We do not need an extreme censorship system like that of China (although we might already be in that direction with censorship by the government). The solution to this issue is a mixture of proper policies, platform standardization to create a set pattern for digital news medium, consumer awareness and media monitoring system (MMS). MMS involves mandatory registration of all online media and easy-to-access, consumer reporting systems and strictly operated by an apolitical independent body. This system consists of tags that will define the nature of each news, determining if it is a fact, opinion, confirmed, rumour, etc,with a noticeably visible tag right next to the headlines. Non-compliance to these parameters would result in disruption of advertising revenues, news deletion and temporary to permanent ban for multiple offenders.

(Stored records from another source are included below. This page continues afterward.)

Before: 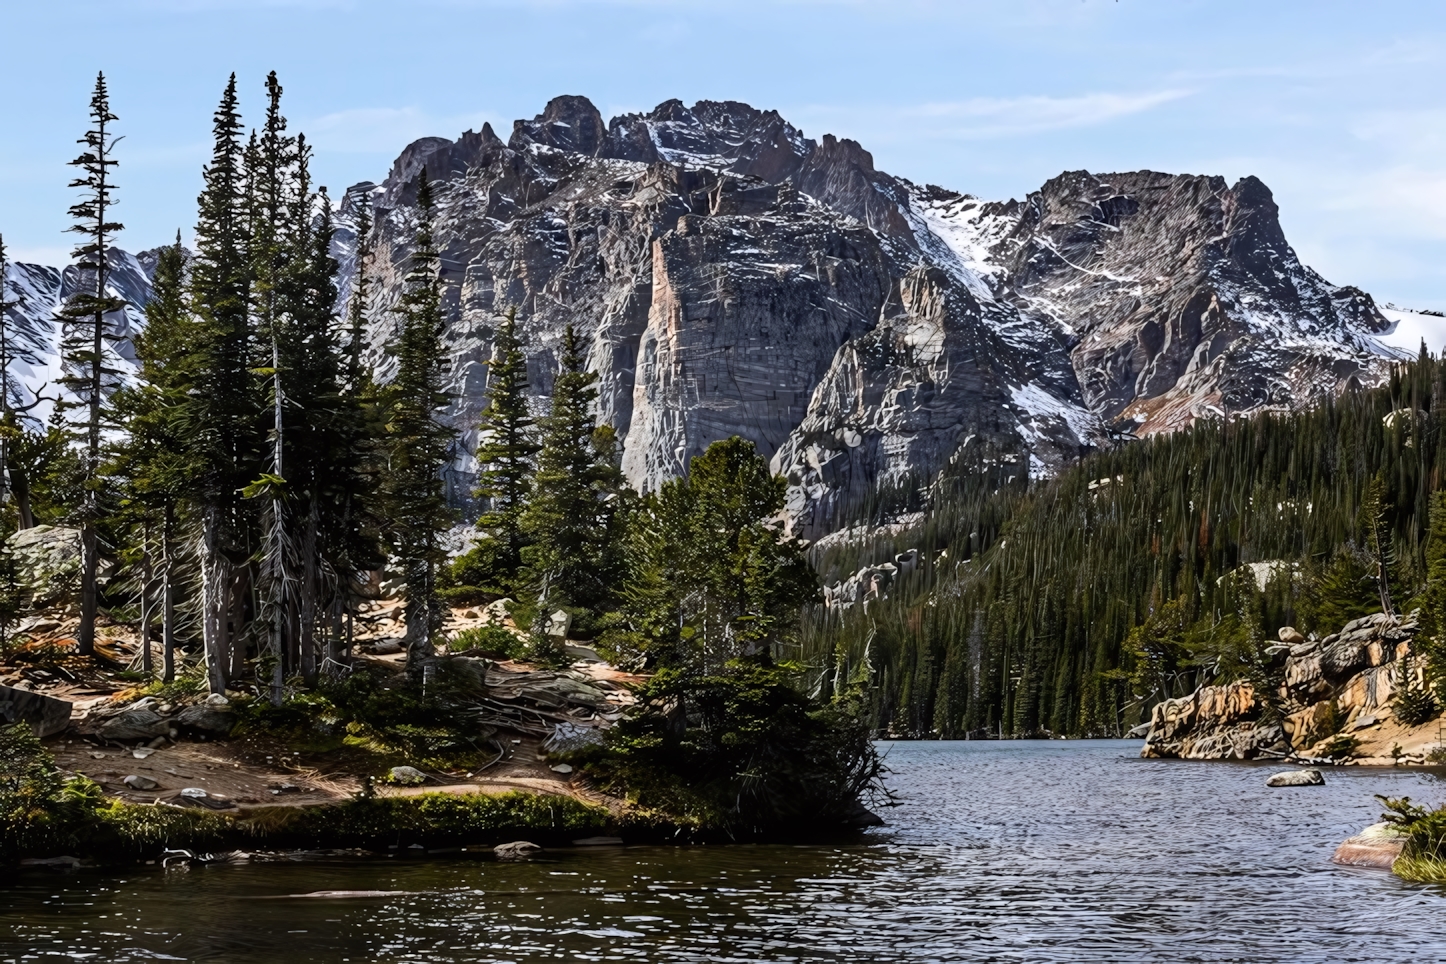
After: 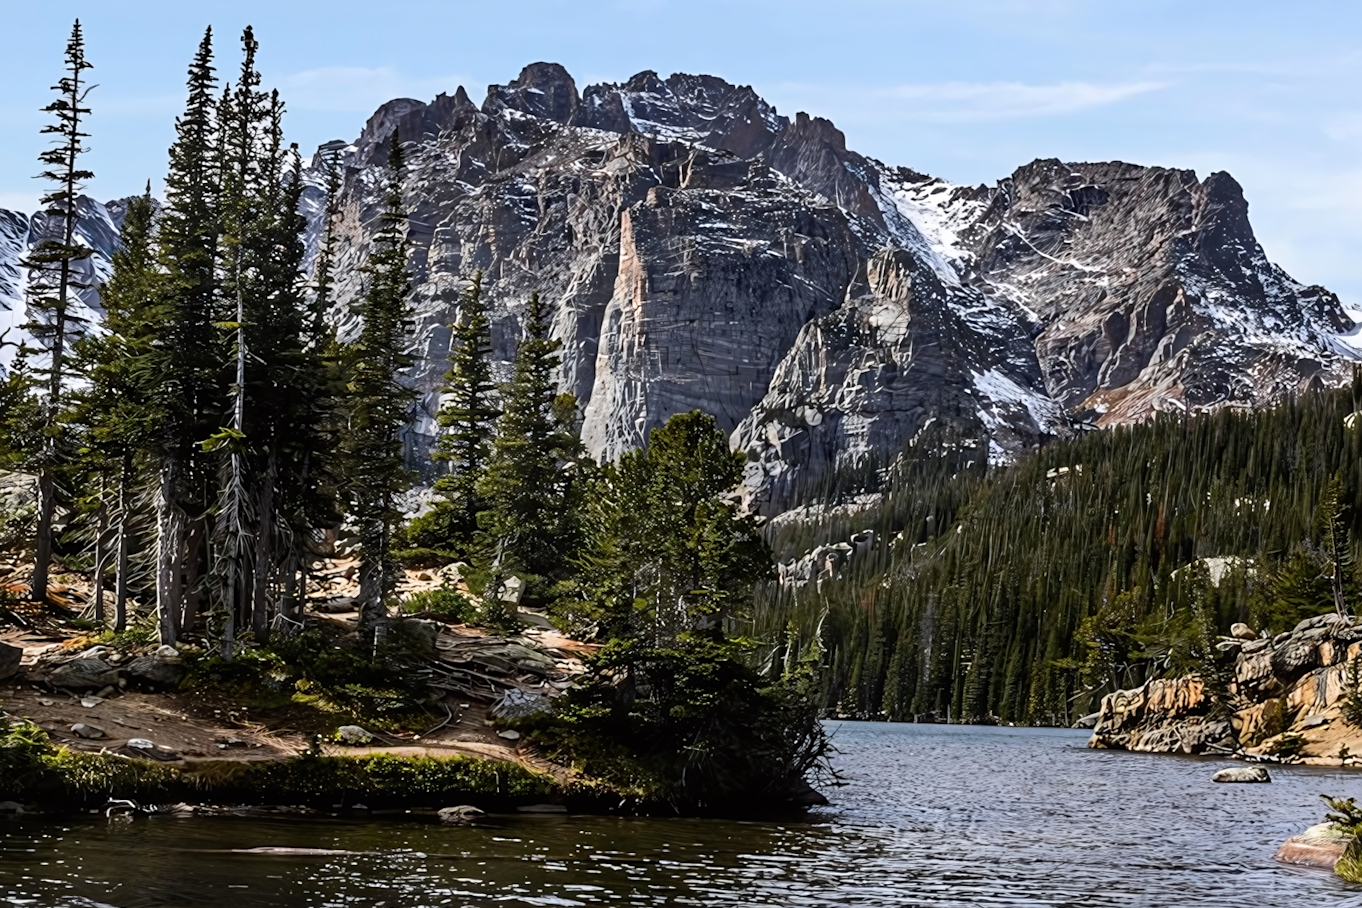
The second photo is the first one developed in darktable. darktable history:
exposure: compensate highlight preservation false
sharpen: amount 0.2
crop and rotate: angle -2.38°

A majority of the burden still lies on the general public to verify the information they see, double check the facts and understand one’s biases. With the collaboration of journalists, government, civil society and technology, Nepal can lead the battle against fake news and show the world how it can be done. More importantly, it’s high time that we take action before the pandemic of polarized debates, and deep tensions in society undermine our democracy.
Subedi is chief of the Federal Information and Communication Department of Bibeksheel Nepali. He is also the CEO of SliconHire Pvt. & VZeal Technologies Pvt. Ltd.